[TASK DESCRIPTION]: Whenever a line below includes the word "Rendered", copy that line.
:: MATERIAL PROVIDED ::
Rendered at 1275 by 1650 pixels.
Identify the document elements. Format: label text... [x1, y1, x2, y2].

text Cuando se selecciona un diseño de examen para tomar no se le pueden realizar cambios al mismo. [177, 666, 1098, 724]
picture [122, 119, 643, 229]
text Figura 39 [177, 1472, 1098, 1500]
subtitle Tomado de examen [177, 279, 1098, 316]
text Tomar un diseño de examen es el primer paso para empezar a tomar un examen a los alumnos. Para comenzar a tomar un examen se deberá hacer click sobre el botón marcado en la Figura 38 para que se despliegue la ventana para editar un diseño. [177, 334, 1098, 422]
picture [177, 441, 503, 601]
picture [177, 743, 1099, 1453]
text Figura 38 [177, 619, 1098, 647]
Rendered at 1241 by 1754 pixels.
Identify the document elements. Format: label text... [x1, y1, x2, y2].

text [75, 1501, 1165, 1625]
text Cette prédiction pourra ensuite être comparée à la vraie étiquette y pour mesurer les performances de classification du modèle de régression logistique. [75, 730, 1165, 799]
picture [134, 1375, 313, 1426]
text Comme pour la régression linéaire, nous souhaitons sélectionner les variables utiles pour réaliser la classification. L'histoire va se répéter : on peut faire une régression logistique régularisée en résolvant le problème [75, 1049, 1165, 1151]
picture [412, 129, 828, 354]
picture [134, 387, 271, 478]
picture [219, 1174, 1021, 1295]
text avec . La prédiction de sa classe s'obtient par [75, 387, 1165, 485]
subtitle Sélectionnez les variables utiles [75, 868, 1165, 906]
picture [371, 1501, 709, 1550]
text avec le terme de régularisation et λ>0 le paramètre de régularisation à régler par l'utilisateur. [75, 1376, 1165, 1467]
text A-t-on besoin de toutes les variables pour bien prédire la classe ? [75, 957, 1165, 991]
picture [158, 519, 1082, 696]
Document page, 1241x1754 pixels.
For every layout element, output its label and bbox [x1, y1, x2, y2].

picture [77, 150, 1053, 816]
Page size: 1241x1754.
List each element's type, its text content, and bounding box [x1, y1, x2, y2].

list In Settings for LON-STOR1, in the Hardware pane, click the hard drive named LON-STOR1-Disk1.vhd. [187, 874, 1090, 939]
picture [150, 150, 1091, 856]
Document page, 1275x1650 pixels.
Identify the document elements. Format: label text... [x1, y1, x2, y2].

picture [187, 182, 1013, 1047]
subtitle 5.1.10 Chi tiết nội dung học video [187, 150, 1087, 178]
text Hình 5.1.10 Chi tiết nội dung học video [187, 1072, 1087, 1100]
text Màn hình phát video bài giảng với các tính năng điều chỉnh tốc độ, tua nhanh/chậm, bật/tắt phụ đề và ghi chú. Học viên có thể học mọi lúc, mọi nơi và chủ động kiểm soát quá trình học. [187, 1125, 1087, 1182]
:::
[RESPONSE AREA]:
Rendered at 1275 by 1650 pixels.
Rendered at 1241 by 1754 pixels.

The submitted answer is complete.